REQUEST 1: Copy out the rows below, starting at the line with "Answer: (A)" and going through the last line of the rows, both ends included. Omit the pictures.
REQUEST 2: Keep writing the blog post about Michael Jackson's death and the fans who buy an artist's work only after the artist dies, beginning after its last sentence.

DOCUMENT TEXT:
^^^^^^^^
Go Cry Me A River

Hello Readers,
Not too much has been going on. I am still pretty saddened of the loss of Michael Jackson. It’s still so shocking. He was a great entertainer and God defiantly blessed him with much talent. You will truly be missed, Michael.
I just think it’s so funny how people say how much they love and adore music artists and may buy their CD’s here and there…but AS SOON AS THEY DIE…they are getting posters, putting their pictures as backgrounds on their computers, and hurrying to the stores to buy all the CD’s they DIDN’T buy when the artist was alive! I understand you want to get memories but, you were not picking up their albums, posters and what no when they were alive…how are you helping them now that they are dead?
^^^^^^^^
MATERIAL PROVIDED:
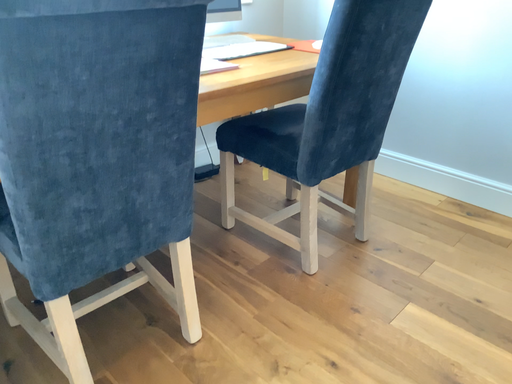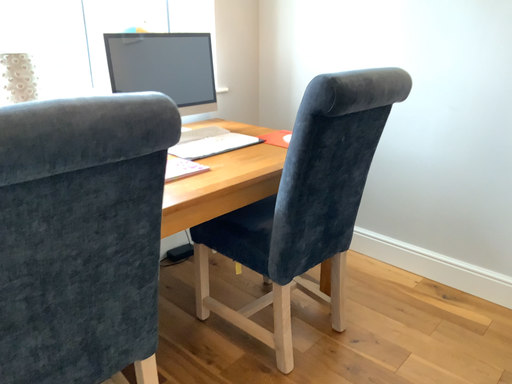
Question: Which way did the camera rotate in the video?

Choices:
 (A) rotated upward
 (B) rotated downward

Answer: (A)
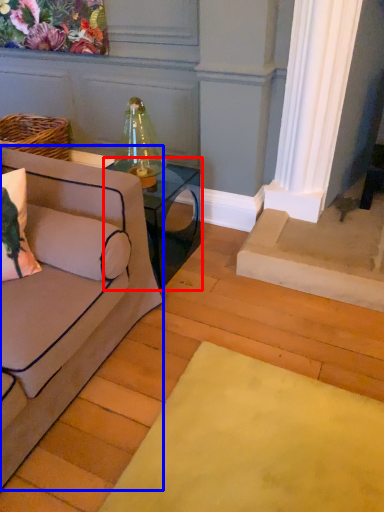
Question: Which object is closer to the camera taking this photo, table (highlighted by a red box) or studio couch (highlighted by a blue box)?

Choices:
 (A) table
 (B) studio couch

Answer: (B)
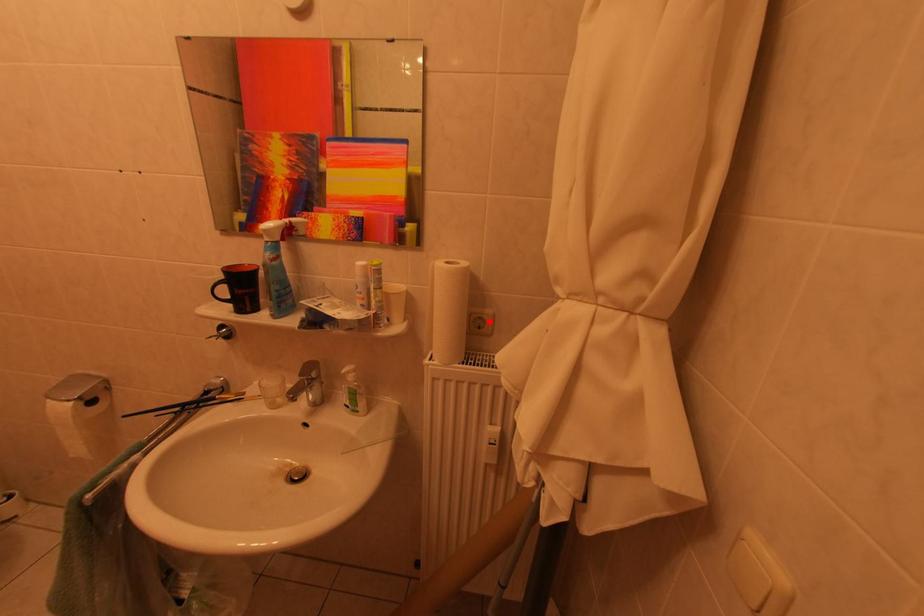
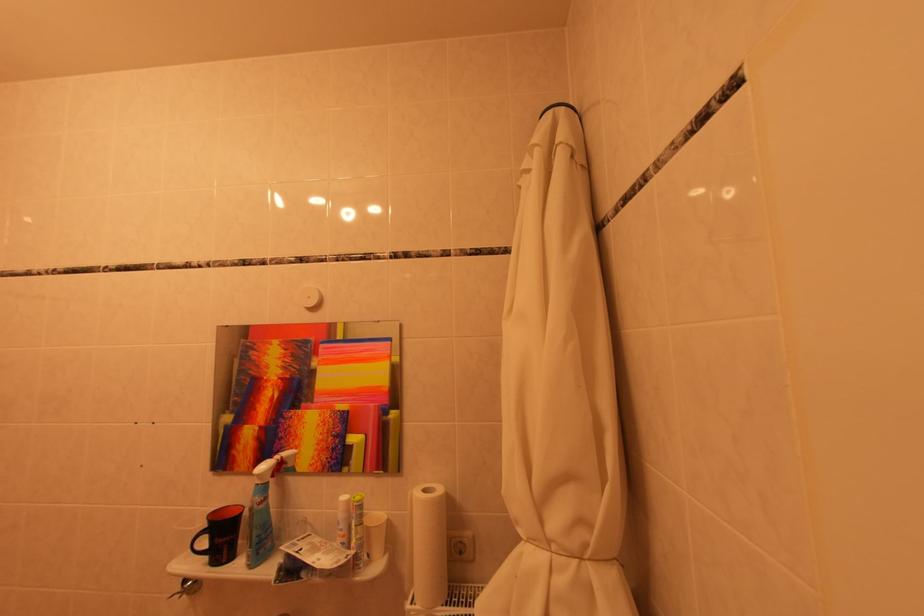
Where in the second image is the point corresponding to the highlighted location from the first image?

(468, 546)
^^^^^^^^
ANSWER 1:
Answer: (A)
Question: Which object is closer to the camera taking this photo, table (highlighted by a red box) or studio couch (highlighted by a blue box)?

Choices:
 (A) table
 (B) studio couch

Answer: (B)
Where in the second image is the point corresponding to the highlighted location from the first image?

(468, 546)

ANSWER 2:
That’s a fan…but to a certain level. Yeah you like the person, you can maintain to listen to their full songs when the come on the radio and if a concert pop up on the TV, maybe, you will watch…I was a Backstreet Boys FAN…HARDCORE! I had every single CD AND cassette tape! Everything I saw them in a magazine I cut it out and put it in a PHOTO ALBUM! (LOL And I took this to college ALONG with my BSB BOOKBAG!) Every time they came on TV, I got a blank tape and TAPED THE WHOLE SHOW (I believe I had 3 full tapes of clips of their videos, shows they did and concerts. I randomly sat and watched them when I was horny for the BSB)! Now, to me that’s a true fan. I didn’t wait until they all died and then went out and got everything their face was on. And you know what…I STILL listen to their music and I am hoping they come together again and make a freakin movie or something cause I will defiantly go see it! Now that’s what a fan is. But that’s just my opinion…
As in my previous Blog, I discussed how I am trying very hard to manage my funds better and to purchase things that are “needed” and not “wanted”. Well, I will like to say, for the first time ever, I have purchased my own Laptop! I got it from QVC and it is a HP Pavilion and it’s 15.4in. The color is gold and it is so beautiful! This is something I need (And wanted) and its all mine! I bought it with my own hard earned money and it felt great! I haven’t been using it a lot yet, because I work so much and when I get home I pass out but I defiantly will this weekend…so can’t wait for that!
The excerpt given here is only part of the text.